Assume a finite group $G$ with $|G| = 40$. Show that the subgroup of
order $8$ is normal and unique.
Attempt:
Since $|G| = 2^3 \cdot 5$, by the $1$st Sylow theorem, $G$ has at least one Sylow $2$-subgroup of order $8$.
Now, using the $3$rd Sylow theorem, the number $N$ of those Sylow $2$-subgroups is an odd number and divides $40$.
Since $1,2,4,5,8,10,20$ are the only divisors of $40$, smaller than $40$, those Sylow $2$-subgroups can either be $1$ or $5$.
If $N = 1$, it can be easily shown that this unique Sylow $2$-subgroup is normal and we're done.
My problem lies in the $N = 5$ case:
Assume that there exists $5$ Sylow $2$-subgroups of order $8$ and let $H,K$ be two of them.
Then, because
$$
|HK| = \frac{|H||K|}{|H \cap K|}
$$
$|H \cap K|$ must have at least $2$ elements.
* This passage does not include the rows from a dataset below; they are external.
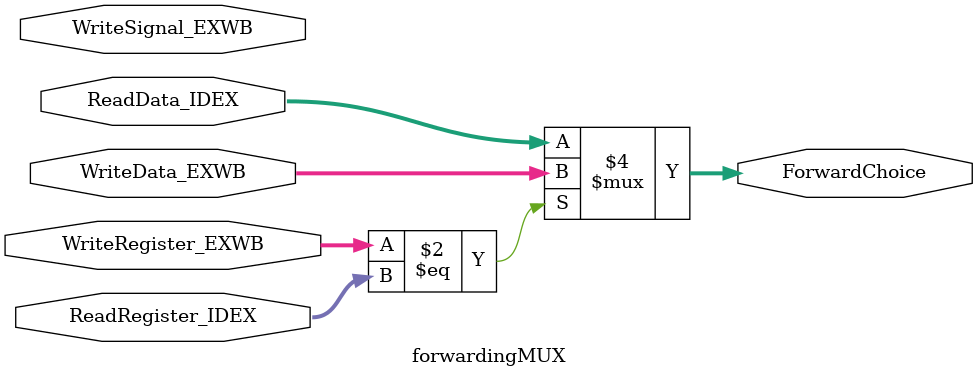
<source format=v>
`timescale 1ns / 1ps


module forwardingMUX(
    input [2:0] WriteRegister_EXWB, ReadRegister_IDEX,
    input WriteSignal_EXWB,
    input [7:0] ReadData_IDEX,
    input [7:0] WriteData_EXWB,
    output reg [7:0] ForwardChoice
    );
    
always@*
begin
    if((WriteRegister_EXWB == ReadRegister_IDEX))//&&(WriteSignal_EXWB==1))
    ForwardChoice = WriteData_EXWB;
    
    else ForwardChoice = ReadData_IDEX;
end

endmodule

</source>
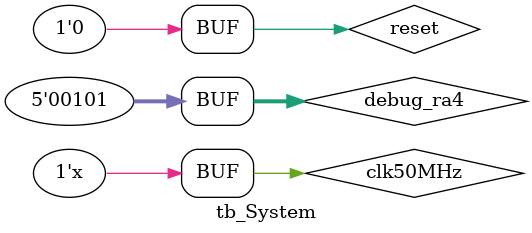
<source format=v>
`timescale 1ns / 1ps

module tb_System();

reg clk50MHz;
reg reset;

//debug
reg [4:0] debug_ra4;
wire [7:0] debug_rd4;

wire mclk;
wire [23:0] maddr;
wire madv_L;
wire mce_L;
wire moe_L;
wire mwe_L;
wire mwait;
wire [15:0] bus_data;
wire mub_L;
wire mlb_L;
wire mcre;

System sys(.clk50MHz(clk50MHz),
           .reset(reset),
           .debug_ra4(debug_ra4),
           .debug_rd4(debug_rd4),
           .mclk(mclk), //begin SRAM controller specific signals
           .maddr(maddr),
           .madv_L(madv_L),
           .mce_L(mce_L),
           .moe_L(moe_L),
           .mwe_L(mwe_L),
           .mcre(mcre),
           .mwait(mwait),
           .mem_data(bus_data),
           .mub_L(mub_L),
           .mlb_L(mlb_L) //end SRAM controller specific signals
           );
              
micron_sram ram(.clk(mclk),
                .addr(maddr), // 24 bits
                .adv_L(madv_L),
                .ce_L(mce_L),
                .oe_L(moe_L),
                .we_L(mwe_L ),
                .mem_wait(mwait),
                .data(bus_data), //16 bits
                .ub_L(mub_L),
                .lb_L(mlb_L),
                .mcre(mcre));
           
initial begin
    reset <= 1;
    clk50MHz <= 0;
    debug_ra4 <= 5;
    #10
    reset = 0;
    //#250
    //$finish;
end

always begin
    #5 clk50MHz = ~clk50MHz;
end

endmodule

</source>
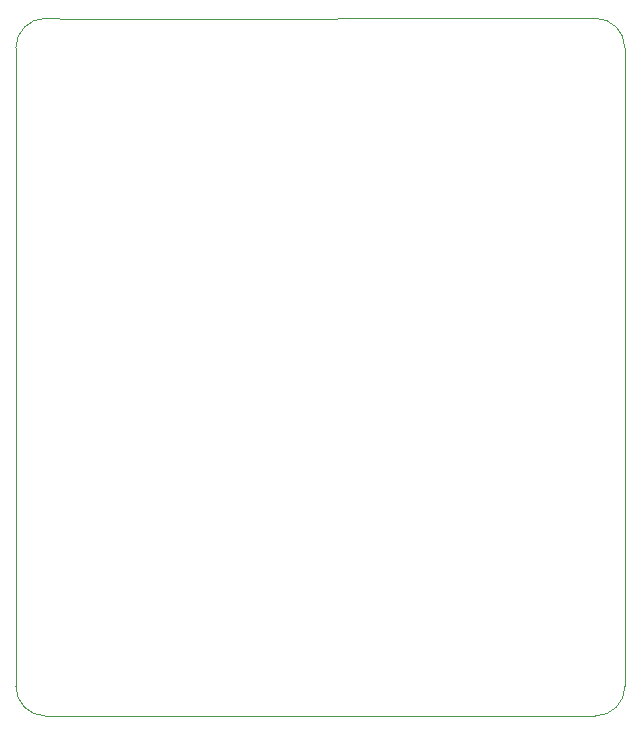
<source format=gbr>
%TF.GenerationSoftware,KiCad,Pcbnew,(6.0.4)*%
%TF.CreationDate,2022-09-15T01:44:32-04:00*%
%TF.ProjectId,NANO_HAT,4e414e4f-5f48-4415-942e-6b696361645f,rev?*%
%TF.SameCoordinates,Original*%
%TF.FileFunction,Profile,NP*%
%FSLAX46Y46*%
G04 Gerber Fmt 4.6, Leading zero omitted, Abs format (unit mm)*
G04 Created by KiCad (PCBNEW (6.0.4)) date 2022-09-15 01:44:32*
%MOMM*%
%LPD*%
G01*
G04 APERTURE LIST*
%TA.AperFunction,Profile*%
%ADD10C,0.100000*%
%TD*%
G04 APERTURE END LIST*
D10*
X138967767Y-58467767D02*
X141500000Y-58500000D01*
X138967767Y-58467767D02*
G75*
G03*
X136467767Y-60967767I33J-2500033D01*
G01*
X141500000Y-58500000D02*
X185532233Y-58467767D01*
X136467767Y-115032233D02*
X136467767Y-60967767D01*
X185532233Y-117532233D02*
X138967767Y-117532233D01*
X188032233Y-60967767D02*
X188032233Y-115032233D01*
X136467767Y-115032233D02*
G75*
G03*
X138967767Y-117532233I2500033J33D01*
G01*
X188032233Y-60967767D02*
G75*
G03*
X185532233Y-58467767I-2500033J-33D01*
G01*
X185532233Y-117532233D02*
G75*
G03*
X188032233Y-115032233I-33J2500033D01*
G01*
M02*

</source>
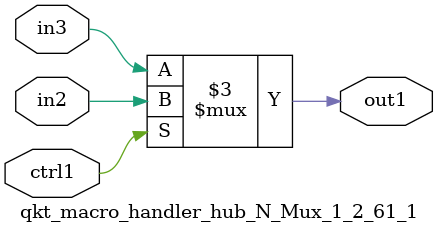
<source format=v>

`timescale 1ps / 1ps


module qkt_macro_handler_hub_N_Mux_1_2_61_1( in3, in2, ctrl1, out1 );

    input in3;
    input in2;
    input ctrl1;
    output out1;
    reg out1;

    
    // rtl_process:qkt_macro_handler_hub_N_Mux_1_2_61_1/qkt_macro_handler_hub_N_Mux_1_2_61_1_thread_1
    always @*
      begin : qkt_macro_handler_hub_N_Mux_1_2_61_1_thread_1
        case (ctrl1) 
          1'b1: 
            begin
              out1 = in2;
            end
          default: 
            begin
              out1 = in3;
            end
        endcase
      end

endmodule



</source>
If it didn't, $|HK|$ would have $64$ elements, which is a contradiction.
Therefore $N[H \cap K]$'s order is a multiple of $8$ and a divisor of $40$. That leaves us with $|N[H \cap K]| = 40$ an thus:
$$
H \cap K \trianglelefteq G
$$
Is there a mistake somewhere? I cannot see why $5$ Sylow $2$-subgroups cannot coexist within $G$.
Best Answer
To support the argument in the comment by @the_fox , I am posting a proof.
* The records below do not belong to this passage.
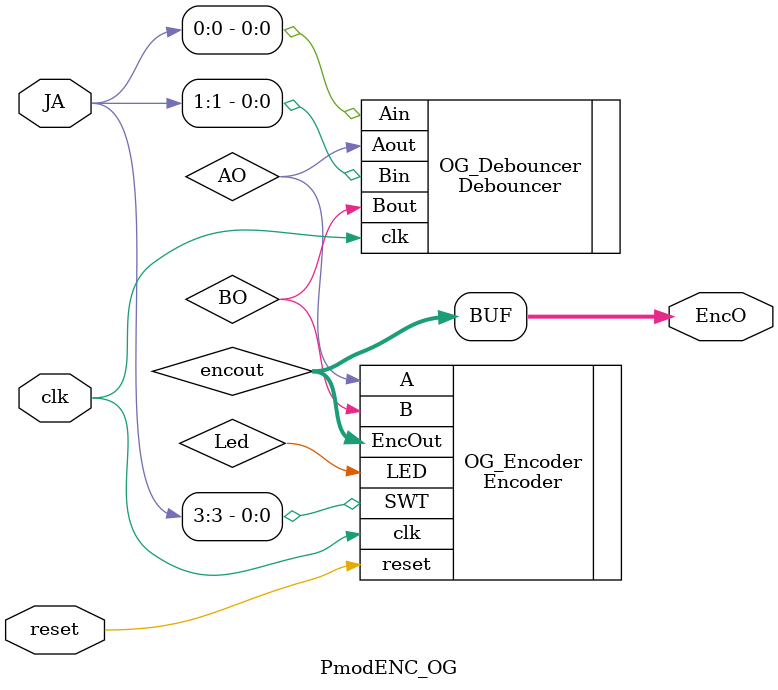
<source format=v>
`timescale 1ns / 1ps
module PmodENC_OG(
    clk,
    JA,
    reset,
    EncO
    );

	 // ===========================================================================
	 // 										Port Declarations
	 // ===========================================================================
    input clk;
    input [3:0] JA;
    input reset;
    output [3:0] EncO;

	 // ===========================================================================
	 // 							  Parameters, Regsiters, and Wires
	 // ===========================================================================

	 wire clk;
	 wire [3:0] EncO;
	 wire [3:0] encout;
	 // ===========================================================================
	 // 										Implementation
	 // ===========================================================================

 	 
 	 Debouncer OG_Debouncer (
				  .clk(clk),
				  .Ain(JA[0]),
				  .Bin(JA[1]),
				  .Aout(AO),
				  .Bout(BO)
	 );
	 
 	 Encoder  OG_Encoder (
				  .clk(clk),
				  .A(AO),
				  .B(BO),
				  .SWT(JA[3]),
				  .reset(reset),
				  .EncOut(encout),
				  .LED(Led)
	 );
	 
	 assign EncO = encout;

          
    
endmodule

</source>
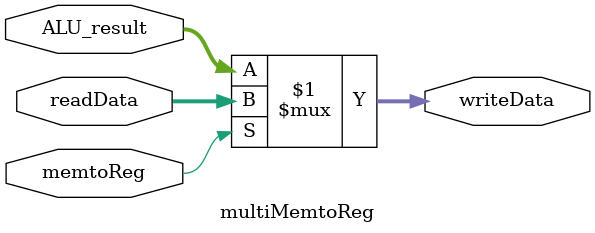
<source format=v>
module multiMemtoReg (ALU_result, readData, memtoReg, writeData);
    input [31:0] ALU_result, readData;
    input memtoReg;
    output [31:0] writeData;

    assign writeData = memtoReg ? readData : ALU_result;

endmodule

</source>
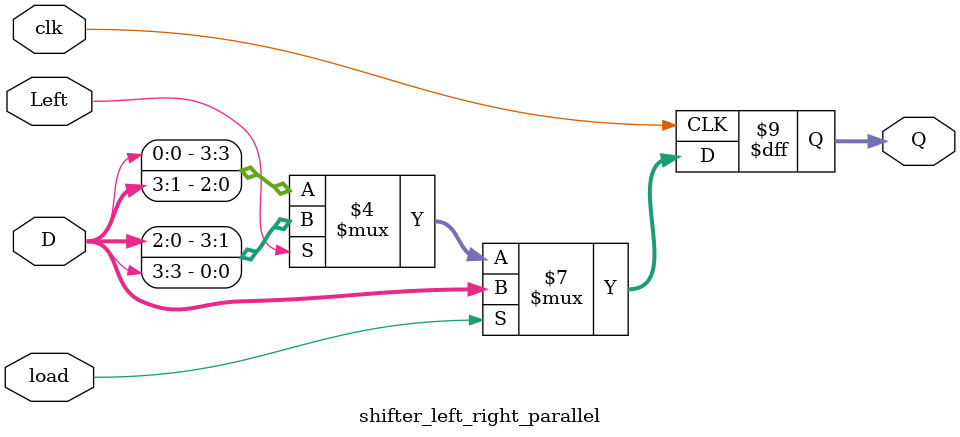
<source format=v>
`timescale 1ns / 1ps


module shifter_left_right_parallel(
    input clk,
    input Left,
    input load,
    input [3:0] D,
    output reg [3:0] Q = 0
    );
    
    always @(posedge clk)
        if(load)
            Q <= D;
        else if(Left)
            Q <= { D[2:0], D[3] };
        else 
            Q <= { D[0],  D[3:1] }; 
    
endmodule

</source>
Consider the dihedral group $D_{40}$ with the generators $r,s$ satisfying $o(r)=20,o(s)=2$ and $srs=r^-$
$D_{40}=\{1,s,sr^i,r^i : 1\le i \le 19\}$
Then consider the elements $x=s,y=r^5$, then $xyx=sr^5s=(srs)^5=(r^-)^5=(r^5)^-=y^-$.
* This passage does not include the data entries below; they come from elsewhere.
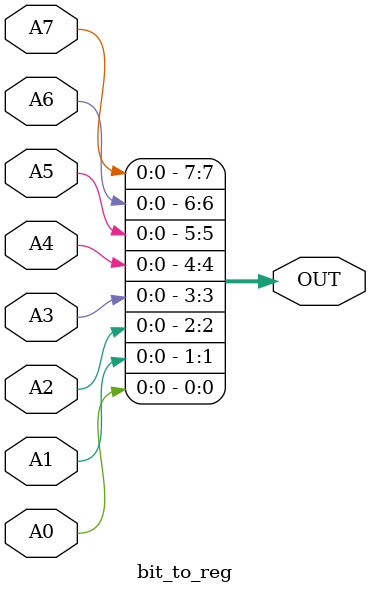
<source format=v>
module bit_to_reg (
	
	input 	A0, A1, A2, A3, A4, A5, A6, A7,		
	output	[7:0] OUT			
	);

	assign OUT[0] = A0;
	assign OUT[1] = A1;
	assign OUT[2] = A2;
	assign OUT[3] = A3;
	assign OUT[4] = A4;
	assign OUT[5] = A5;
	assign OUT[6] = A6;
	assign OUT[7] = A7;	

endmodule
</source>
Also $o(x)=2,o(y)=4$ and thus $H=\langle x,y\rangle$ is 8 order subgroup of $G$
Now let $g=sr$ and $y$ be the same as above. Then $o(g)=2$ and
$gyg=srr^5sr=sr^6sr=(srs)^6r=r^{-6}r=(r^5)^-=y^-$
Thus $K=\langle g,y \rangle$ is again a subgroup of order $8$
Now these are not the same subgroups as $sr^6 \in K$ but $ sr^6 \notin H$ which can be easily checked . Since there are more than one $2$-Sylow subgroup, it is not normal.
The various subgroups of eight elements are the groups of symmetries of the five different squares (shown in different colors) inscribed in a regular 20-gon. The big group permutes the five squares, and the Sylow $2$-subgroups are the stabilizers.